The recommendations as a result of this study are as follows:

• Environmental isotope studies should be incorporated in the geohydrological evaluation of areas associated with waste disposal operations. Such isotope studies should be conducted taking a holistic approach, as part of a comprehensive geohydrological and hydrochemical investigation of ground water vulnerability and leachate transport.
• A comprehensive environmental isotope survey is a relatively rapid, highly cost effective means of obtaining a preliminary assessment of the geohydrology of areas where little a priori information is available. As the geohydrological and hydrochemical framework of an area becomes more firmly established, it becomes possible to evaluate the isotope data on a more sophisticated and quantitative basis.
• Particular attention has to be given in dolomitic terrain to the design and maintenance of reticulation and sewage systems, to land usage and to the release of all waste water into natural drainage systems and the environment in general.
• Where no more suitable areas can be identified near dolomitic terrain, landfill sites should be established on Karoo outliers. Such sites should however be designed on surface rather than in worked-out quarries, to utilise the full profile of the undisturbed deposits as a barrier against contamination of the dolomitic ground water.
• Before establishing a landfill site on such outliers, a detailed study of the Karoo should first be conducted, in order to establish the competence and thickness of the argillaceous deposits.
• In spite of the fact that environmental tritium concentrations in southern African rain have dropped to near-natural values since the bomb peak in the mid-sixties, it remains a recommended and practical tool in the semi-quantitative assessment of recharge to, and thus the vulnerability of, ground water. Artificial tritium found to be present in some waste disposal sites, provides a very sensitive tracer for leachate transport from such sites.
• Incipient pollution to Clayville dolomites poses a potential threat to existing and future ground water supplies. The transport of ground water to the eastern compartment and the Sterkfontein spring from the western compartment, tentatively demonstrated in this study, should be firmly established by a more intensive, integrated geohydrological investigation.
• Sanitary landfills should all have properly designed, equipped, and operated ground water monitoring systems, based on production-standard boreholes. Siting, drilling and testing of such boreholes should be done professionally, to adequately cover possible leachate transport. Sampling and analysis to be done according to recognised procedures.
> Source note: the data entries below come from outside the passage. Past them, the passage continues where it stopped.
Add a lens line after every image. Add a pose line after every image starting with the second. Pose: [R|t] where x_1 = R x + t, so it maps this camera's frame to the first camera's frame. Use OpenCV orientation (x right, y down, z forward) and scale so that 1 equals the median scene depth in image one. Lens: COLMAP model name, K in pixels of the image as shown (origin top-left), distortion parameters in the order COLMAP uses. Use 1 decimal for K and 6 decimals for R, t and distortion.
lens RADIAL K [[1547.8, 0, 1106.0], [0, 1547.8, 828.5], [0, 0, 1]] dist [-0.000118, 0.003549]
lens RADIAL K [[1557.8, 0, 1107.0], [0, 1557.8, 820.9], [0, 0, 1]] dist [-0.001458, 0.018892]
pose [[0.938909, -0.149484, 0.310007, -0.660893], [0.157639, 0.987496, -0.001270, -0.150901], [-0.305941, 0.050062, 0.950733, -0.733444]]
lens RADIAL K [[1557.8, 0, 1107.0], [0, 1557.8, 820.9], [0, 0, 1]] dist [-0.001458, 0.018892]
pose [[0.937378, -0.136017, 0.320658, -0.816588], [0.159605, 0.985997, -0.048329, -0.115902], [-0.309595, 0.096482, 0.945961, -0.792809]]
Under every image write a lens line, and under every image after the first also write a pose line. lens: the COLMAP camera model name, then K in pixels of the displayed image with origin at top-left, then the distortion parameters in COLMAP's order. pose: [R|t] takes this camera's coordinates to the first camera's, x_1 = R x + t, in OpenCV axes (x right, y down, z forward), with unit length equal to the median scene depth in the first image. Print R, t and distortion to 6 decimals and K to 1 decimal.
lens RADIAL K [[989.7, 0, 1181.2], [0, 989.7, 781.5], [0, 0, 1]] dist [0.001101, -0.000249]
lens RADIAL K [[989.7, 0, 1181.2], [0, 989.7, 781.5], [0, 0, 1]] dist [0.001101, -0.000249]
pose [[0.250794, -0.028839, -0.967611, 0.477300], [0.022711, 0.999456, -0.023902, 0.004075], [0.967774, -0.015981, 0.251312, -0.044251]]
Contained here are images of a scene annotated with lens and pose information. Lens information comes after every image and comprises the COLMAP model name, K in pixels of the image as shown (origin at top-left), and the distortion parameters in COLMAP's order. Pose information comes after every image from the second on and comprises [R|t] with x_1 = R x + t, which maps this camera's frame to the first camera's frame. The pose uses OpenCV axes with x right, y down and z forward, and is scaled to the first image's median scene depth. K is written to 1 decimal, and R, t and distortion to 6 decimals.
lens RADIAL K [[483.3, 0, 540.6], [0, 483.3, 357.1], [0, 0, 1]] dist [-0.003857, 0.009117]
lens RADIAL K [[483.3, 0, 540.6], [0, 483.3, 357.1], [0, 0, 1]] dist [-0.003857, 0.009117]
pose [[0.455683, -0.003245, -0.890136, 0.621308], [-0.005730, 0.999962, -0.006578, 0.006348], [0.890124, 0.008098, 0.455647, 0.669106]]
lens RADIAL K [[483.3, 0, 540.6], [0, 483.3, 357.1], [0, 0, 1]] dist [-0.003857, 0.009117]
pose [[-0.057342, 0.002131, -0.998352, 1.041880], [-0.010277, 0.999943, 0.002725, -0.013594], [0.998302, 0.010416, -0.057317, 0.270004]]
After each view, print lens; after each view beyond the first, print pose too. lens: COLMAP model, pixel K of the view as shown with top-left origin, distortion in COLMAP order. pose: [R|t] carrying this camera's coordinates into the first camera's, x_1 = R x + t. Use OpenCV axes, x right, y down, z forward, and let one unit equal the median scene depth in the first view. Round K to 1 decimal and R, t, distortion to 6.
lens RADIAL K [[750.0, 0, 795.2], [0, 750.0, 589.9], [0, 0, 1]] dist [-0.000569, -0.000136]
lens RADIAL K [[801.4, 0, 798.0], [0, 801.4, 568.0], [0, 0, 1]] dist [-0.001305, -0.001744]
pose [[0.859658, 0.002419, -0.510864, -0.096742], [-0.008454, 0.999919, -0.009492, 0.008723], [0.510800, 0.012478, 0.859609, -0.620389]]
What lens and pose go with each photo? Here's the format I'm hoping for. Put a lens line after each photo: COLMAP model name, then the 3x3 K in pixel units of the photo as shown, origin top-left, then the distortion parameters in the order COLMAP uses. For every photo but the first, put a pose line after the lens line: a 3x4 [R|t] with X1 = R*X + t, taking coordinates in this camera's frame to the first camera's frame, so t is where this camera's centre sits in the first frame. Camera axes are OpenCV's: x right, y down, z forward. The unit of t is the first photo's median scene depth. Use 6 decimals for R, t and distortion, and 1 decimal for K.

The conclusions arrived at this study firmly establish the combined methodologies in terms of their potential in investigating pollution-related ground water problems. It is important to note that the approach to their application depends on the individual system investigated. Apart from enumerating the overall principles underlying the various methods, only general guidelines as to their application can be derived. As each area of investigation is different, each investigation will require an individual research approach in order to creatively employ the methods and obtain the maximum benefit from them. It is therefore advisable, and ultimately most economical, to engage the various specialists in the study from the onset.

For the information obtainable, environmental isotope data is highly cost effective. The costs involved in the analysis in a water sample of the full suite of five isotopic parameters, as discussed in this report, may be compared with the costs of a full ionic plus microbiological analysis in a pollution study.

Environmental isotope hydrology is appropriate technology. Isotope techniques are state of the art, are employed worldwide, in particular in geohydrology, and wide experience and expertise have been developed in both their application and interpretation. The specifications for many ground water development and evaluation projects internationally stipulate an environmental isotope input, along with geophysical and hydrochemical studies. South Africa has available local analytical facilities of world standard and internationally recognised expertise in the application of environmental isotope hydrology and is therefore favourably placed to conform to international practice.